Во время Великой Отечественной войны в Красную армию мобилизовали около миллиона заключенных. Пришлось брать оружие в руки и „ворам в законе“ — хотя их „кодекс“ запрещал любое сотрудничество с властью. Когда через несколько лет рецидивисты вернулись на „зону“, начались проблемы с теми, кто ее не покидал. Так возникло деление на „чесняг“ &mdash ; тех, кто придерживался „воровского закона“, и „сук“ — предателей. В лагерях начались так называемые сучьи войны.
„А однажды с этапом в ту зону попал случайно вор, и его узнали враги, суки, — описывает автор воспоминаний „Четвертое измерение“ Авраам Шифрин. — Мы видели через колючую проволоку, как озверелая толпа сначала била его, а потом пыталась сжечь на костре. Несчастный кричал нам: „Мужики! Передайте людям, что я вором умер!“ Вся эта вакханалии шла под аккомпанемент стрельбы в воздух с вышек. Потом надзиратели забрали этого вора и унесли, но вряд ли он выжил“.
Постоянные конфликты заставили руководство ГУЛАГа разграничить две уголовные группы. Сначала их разводили по разным камерам. Позже — даже по разным лагерям. Так, в БерЛАГе на Колыме „чесняги“ отбывали наказание в основном на территории северного управления, „суки“ — западного. На пересылках конвой спрашивал блатных, какой они „масти“.

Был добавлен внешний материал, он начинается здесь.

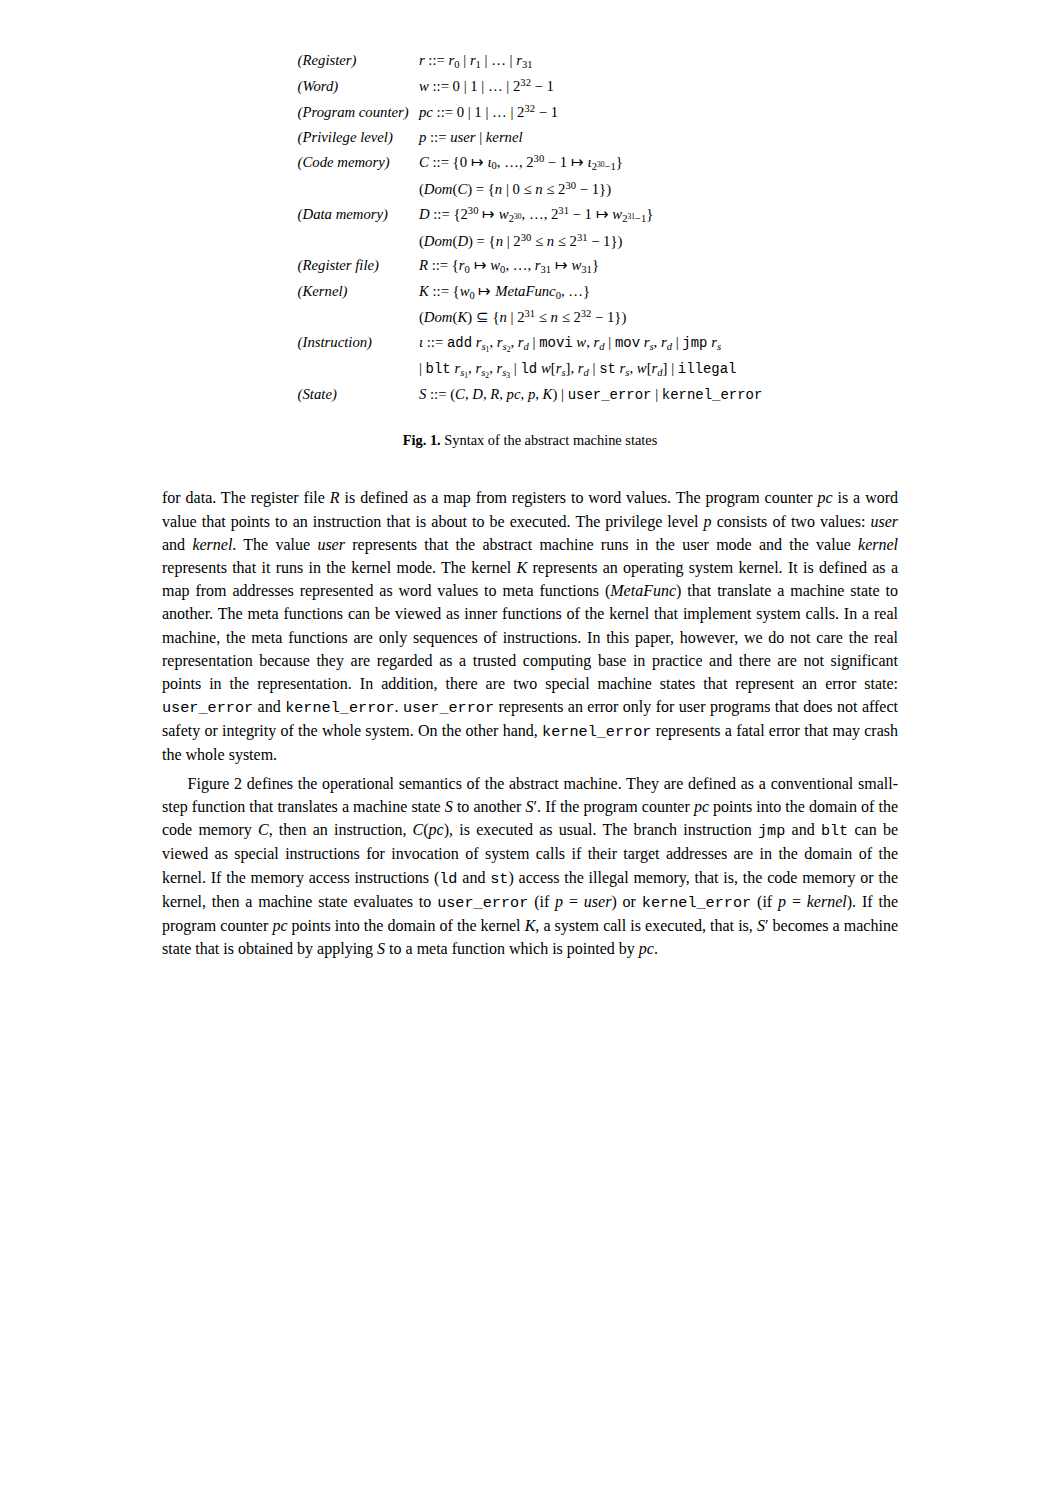| (Register) | r ::= r 0 / r 1 / … / r 31 |
| (Word) | w ::= 0 / 1 / … / 2 32 − 1 |
| (Program counter) | pc ::= 0 / 1 / … / 2 32 − 1 |
| (Privilege level) | p ::= user / kernel |
| (Code memory) | C ::= {0 ↦ ι 0 , …, 2 30 − 1 ↦ ι 2 30 −1 } |
| | ( Dom ( C ) = { n / 0 ≤ n ≤ 2 30 − 1}) |
| (Data memory) | D ::= {2 30 ↦ w 2 30 , …, 2 31 − 1 ↦ w 2 31 −1 } |
| | ( Dom ( D ) = { n / 2 30 ≤ n ≤ 2 31 − 1}) |
| (Register file) | R ::= { r 0 ↦ w 0 , …, r 31 ↦ w 31 } |
| (Kernel) | K ::= { w 0 ↦ MetaFunc 0 , …} |
| | ( Dom ( K ) ⊆ { n / 2 31 ≤ n ≤ 2 32 − 1}) |
| (Instruction) | ι ::= add r s 1 , r s 2 , r d / movi w , r d / mov r s , r d / jmp r s |
| | / blt r s 1 , r s 2 , r s 3 / ld w [ r s ], r d / st r s , w [ r d ] / illegal |
| (State) | S ::= ( C , D , R , pc , p , K ) / user_error / kernel_error |
Fig. 1. Syntax of the abstract machine states
for data. The register file R is defined as a map from registers to word values. The program counter pc is a word value that points to an instruction that is about to be executed. The privilege level p consists of two values: user and kernel. The value user represents that the abstract machine runs in the user mode and the value kernel represents that it runs in the kernel mode. The kernel K represents an operating system kernel. It is defined as a map from addresses represented as word values to meta functions (MetaFunc) that translate a machine state to another. The meta functions can be viewed as inner functions of the kernel that implement system calls. In a real machine, the meta functions are only sequences of instructions. In this paper, however, we do not care the real representation because they are regarded as a trusted computing base in practice and there are not significant points in the representation. In addition, there are two special machine states that represent an error state: user_error and kernel_error. user_error represents an error only for user programs that does not affect safety or integrity of the whole system. On the other hand, kernel_error represents a fatal error that may crash the whole system.
Figure 2 defines the operational semantics of the abstract machine. They are defined as a conventional small-step function that translates a machine state S to another S′. If the program counter pc points into the domain of the code memory C, then an instruction, C(pc), is executed as usual. The branch instruction jmp and blt can be viewed as special instructions for invocation of system calls if their target addresses are in the domain of the kernel. If the memory access instructions (ld and st) access the illegal memory, that is, the code memory or the kernel, then a machine state evaluates to user_error (if p = user) or kernel_error (if p = kernel). If the program counter pc points into the domain of the kernel K, a system call is executed, that is, S′ becomes a machine state that is obtained by applying S to a meta function which is pointed by pc.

В конце 1940-х в лагерях появляется еще одна заметная группа — украинские политические заключенные, „бандеровцы“.
„Они также отличались от всех, — вспоминает еврей Анатолий Радыгин в книге „Жизнь в мордовских концлагерях вблизи“. В 1974 ее издали в Мюнхене на украинском языке. — Когда вдруг к ковырявшейся массе подоходил мужчина подтянутый и аккуратный, спокойный и малословный, выбритый, в чистой рубашке и вычищенной обуви, в бережно разглаженной арестантской одежде, можно было почти без ошибки угадать его национальность, партийность и знамя, под которым он воевал“.
Лагеря находились под полным контролем криминалитета. Часто под прикрытием администрации „воры“ имели холодное оружие, которое направляли на разного рода „контру“, в том числе и „бандеровцев“.
"Воры в законе пытались держать в полном подчинении и остальных зэков, — пишет Валерий Ронкин в книге „На смену декабрю приходит январь“. — Коллега рассказывал и о том, как к ним в зону, где царил воровской закон, прислали большой этап бандеровцев. Те пошли к пахану и попробовали договориться с ворами, чтобы они не трогали политиков. Но на следующий день демонстративно был убит политический, не пожелавший делиться посылкой с ворами. После очередного убийства бандеровцы подожгли воровской барак, предварительно заколотив его двери. Выскакивавших из окон бросали обратно. С той поры воровская власть в зоне кончилась».
«Большинство лагерного населения были западные украинки, в основном крестьянки, — пишет переводчик Майя Улановская в книге „История одной семьи“. — Эта, на первый взгляд, серая лагерная масса оставила о себе ярчайшее воспоминание. По всем лагере звенели их песни. Пели в бараках, пели на работе — если это была такая работа, как слюдяное производство, — пели хором, на несколько голосов. Эпические песни о казацкой славе, тоскливые — в неволе, в заброшенной семье, и бандеровские — всегда трагичные, о гибели в неравной борьбе».
Женщины из Западной Украины в лагере в селе Черновские Копи, близ Читы, 17 января 1950 года
21 февраля 1948 года выходит постановление Совета Министров СССР, согласно которому для политзаключенных создают «особые лагеря" — «Особлаги». Их появление существенно изменило расклад сил. Здесь «бандеровцы» если и не составляли большинства, то могли образовывать большие сплоченные группы.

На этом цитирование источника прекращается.